No matter where in the apartment I am, if I sit very still, I hear a siren.

Over the 18 days I’ve spent in quarantine here, they’ve grown more frequent. I worked late yesterday and finished up at about 1:30 this morning. I pulled my headphones out and listened. There was the briefest moment of calm, before I heard the familiar squall. From what I could make out, it sounded like a convoy of ambulances, careering towards the hospital about a mile from me.

Woodhull Medical Center is a block of brutalist concrete planted imposingly at the junction of Broadway and Marcus Garvey Boulevard. A tent outside is my closest COVID-19 testing site. My buddy who used to work as an EMT once told me his colleague treated a stabbing victim whose last words were ‘don’t take me to Woodhull’. An 86-year-old woman died there this week, after being pushed over by an attacker who supposedly accused the old lady of getting ‘in her face’. This incident was picked up by the national media, who claimed the woman was killed in a ‘social distancing-related’ assault. It is not the greatest hospital in the world. At a moment like this, though, people don’t get to be picky.

Relatives from all over the US, as well as back in Britain and Ireland, have been calling to check in, presumably because of the media’s laser-focus on New York as the ‘epicenter’ of the American COVID-19 outbreak. Their experience of the drama is much the same as mine: they are pinned in their residences, panicked by the pictures and videos of field hospitals in Central Park, of USNS Comfort pulling up in the harbor, of makeshift morgues in marquees, of the Empire State Building’s lights flashing like an ambulance (seriously, who in their right mind thought that was an ~inspiring~ thing to do?!).
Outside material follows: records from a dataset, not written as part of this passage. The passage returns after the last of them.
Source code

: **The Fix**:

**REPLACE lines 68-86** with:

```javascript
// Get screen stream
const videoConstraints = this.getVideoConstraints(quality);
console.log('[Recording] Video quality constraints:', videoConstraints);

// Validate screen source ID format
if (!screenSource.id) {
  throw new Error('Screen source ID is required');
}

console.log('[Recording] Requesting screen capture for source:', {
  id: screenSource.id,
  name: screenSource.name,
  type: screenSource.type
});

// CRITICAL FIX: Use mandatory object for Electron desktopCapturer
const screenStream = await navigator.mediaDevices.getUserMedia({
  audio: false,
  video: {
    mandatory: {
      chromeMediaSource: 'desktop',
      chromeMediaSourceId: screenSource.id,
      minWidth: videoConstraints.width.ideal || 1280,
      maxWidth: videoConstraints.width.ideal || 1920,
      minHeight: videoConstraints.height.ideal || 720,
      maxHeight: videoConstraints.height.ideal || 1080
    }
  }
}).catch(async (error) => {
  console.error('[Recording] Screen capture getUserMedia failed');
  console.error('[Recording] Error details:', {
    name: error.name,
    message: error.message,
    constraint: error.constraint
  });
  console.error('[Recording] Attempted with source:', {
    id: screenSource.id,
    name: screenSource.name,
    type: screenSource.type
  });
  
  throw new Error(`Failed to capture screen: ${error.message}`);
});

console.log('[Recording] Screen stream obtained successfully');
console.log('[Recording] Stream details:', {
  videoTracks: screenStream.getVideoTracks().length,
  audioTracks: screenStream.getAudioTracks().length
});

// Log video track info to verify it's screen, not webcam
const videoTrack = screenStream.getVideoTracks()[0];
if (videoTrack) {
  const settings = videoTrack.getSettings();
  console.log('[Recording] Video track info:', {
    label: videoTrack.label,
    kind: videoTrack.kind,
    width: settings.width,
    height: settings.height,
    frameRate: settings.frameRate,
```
But really, if you’re fixating on the affluent bits of Manhattan, you’re looking in the wrong place. Even my gradually gentrifying part of Brooklyn could have it worse. It’s further into Queens where things get really rough: the neighborhoods of Elmhurst, Jackson Heights and (ironically) Corona have the highest concentration of cases. One of my oldest friends lives out there. He describes shuttered businesses, restrictions on supermarket capacity and ‘people fighting because of the six-feet rule’.

‘They’re not even bothering the drug dealers on my block,’ he texts. ‘Or the prostitutes.’

Flushing Meadows, home of the US Open, is, like Central Park, about to become a field hospital. This is to handle overspill from Elmhurst, a training hospital usually equipped to handle 15 to 20 critically ill patients. In recent days, they’ve been treating over 100. Thirteen people died with COVID-19 in a 24-hour period last week. Matters have only got worse since.

Out in the further reaches of the borough, there are many more immigrant families, large households living in close quarters. Health insurance is scarcer. My friend informs me that a lot of the undocumented wouldn’t risk a trip to the ER. America may be one of the world’s richest countries, but in a crisis like this, in communities like these, gross national income doesn’t count for much.

That’s not to say things are blissful in the expensive Manhattan hospitals. Name-brand healthcare facilities have got reputations to shield — they are institutions after all — so you may hear fewer horror stories emitting from their hallowed walls.

The tales that do emerge make for grim reading: at NYU Langone, medical professionals have been instructed to ‘think more critically’ about which patients get ventilators. At Mount Sinai West, nurses have been wearing trash bags as personal protective equipment. Finding this stuff out only adds to the powerlessness you’re already feeling about being shut in.

For a depressingly high number of people, New York’s role at the heart of the coronavirus outbreak means flipping to CNN at noon Eastern, closing their eyes and dreaming that Andrew Cuomo is president as they listen to his daily address. When I close my eyes, I hear sirens. I can hear four now.